We were able to send tissue for analysis, and a few days ago we got the news that Nymeria was a chromosomally healthy boy. It’s tough news in two ways. One, in another quantum iteration, he could actually have become a child. Two, it gives us no easy answer about why the pregnancy failed. But it’s also reassuring in a way. It’s our first confirmed genetically normal embryo. We can make ‘em! Now we just have to make one stick.

Nymeria’s namesake is a female dire wolf, so I was thinking about retroactively changing the embryo’s nickname. Conveniently, there is one more living male dire wolf on Game of Thrones. Unfortunately its name is Shaggydog and, well, no. I asked Ahmed what we should call him, and he said Nymeria was a fine name for a boy embryo, too. So now it’s a male Nymeria I imagine running among the clouds.

His gestational sac grew just fine, and that’s what gave us the positive pregnancy tests. But the embryo stopped developing early on for some reason. It’s a condition known as a “blighted ovum,” though it should more accurately be called a blighted embryo. It happens in up to 10% of pregnancies, but in most cases—about two-thirds—the embryo is chromosomally abnormal.

No one knows why it happens to genetically normal embryos. The official diagnosis seems to be “bad luck,” though there may be causative factors, such as our horribly stressful trip home, the subchorionic hematoma our Tulsa doctor found, or my thyroid hormones getting way out of whack. My TSH should have been below 2.5, and it stayed reasonably close to that in Turkey, but it somehow got all the way up to 6.2 by the 18th day of gestation. It had never been that high before.

I was never told that the elevated estrogen during pregnancy can wreak havoc with your thyroid levels, or that the effect is even more pronounced during IVF or a frozen embryo transfer because estrogen levels are inflated even higher. I also wasn’t told that the embryo in the first trimester depends entirely on the mother for its thyroid hormone supply, so if the mother’s levels aren’t sufficient, it can cause serious problems.

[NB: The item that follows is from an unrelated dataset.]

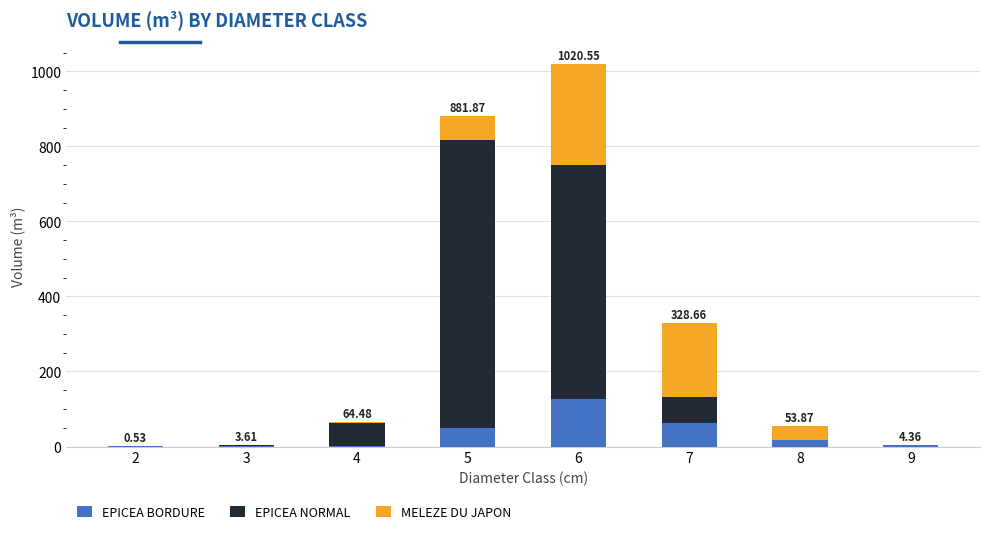

What is the total value across all series at 7?

328.7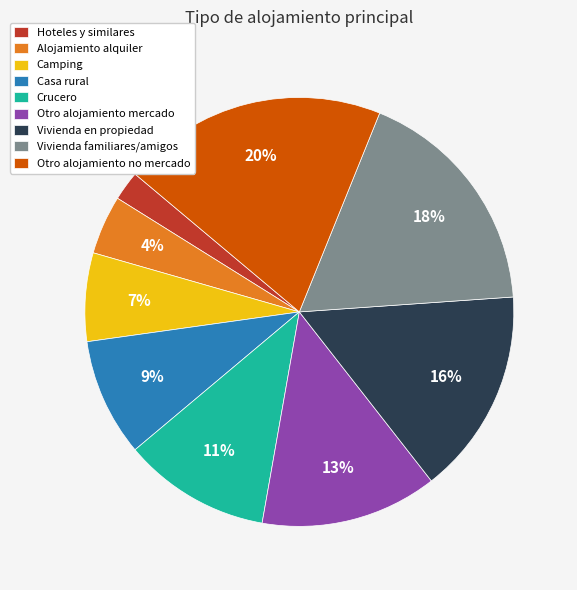

Is the sum of Alojamiento alquiler and Vivienda en propiedad greater than half?

No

I had to find all that out by doing my own research, and it was too late by the time I understood the situation.

The elevated TSH might also have been the reason I felt so “down” after getting back from Turkey, over and above the normal pregnancy tiredness and travel stress.

As for the second gestational sac (Summer), it was most likely chromosomally abnormal and simply reabsorbed, a phenomenon called “vanishing twin syndrome.”

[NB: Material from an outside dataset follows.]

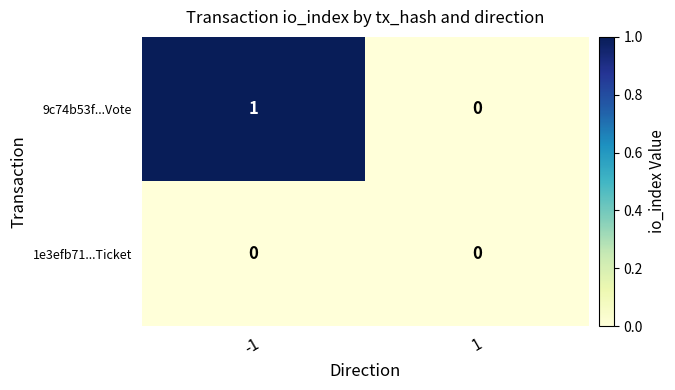

Which series has the largest total across all categories?

9c74b53f...Vote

So yeah—that’s two pieces of bad luck. The good news is, if it happens once, it’s not any more likely to happen again unless I do have some kind of autoimmune or blood clotting issue or a polyp or something. My uterus was tested earlier this year for anomalies, and none were found, but polyps can be missed, and they can grow quickly. It’ll be heartbreaking if we lost a potential kid for something as common and easy to treat as a polyp.

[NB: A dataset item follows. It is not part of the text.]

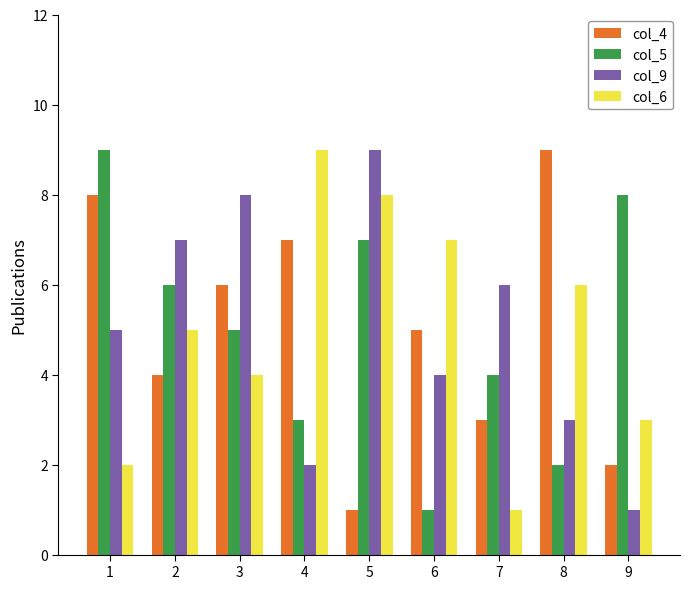

What is the sum of all col_5 values?

45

Part of me doesn’t want to be too sentimental about the loss of a particular embryo. After all, there are effectively, if not literally, an infinite number of biological children Ahmed and I could have. (Even identical twins growing in the same gestational sac are two different people.) We lost one of those possibilities (before he even really got started), but that leaves infinitely many more, and we only plan on having two or so (God willing). Who’s to say which two should get that vanishingly rare chance?

But another part of me wonders what that particular boy growing at that particular time would have been like. I can only picture a mini-Ahmed but maybe with a few of my features: lighter hair, attached earlobes, asking endless questions and driving people crazy. I hope he has a good life in that other quantum iteration.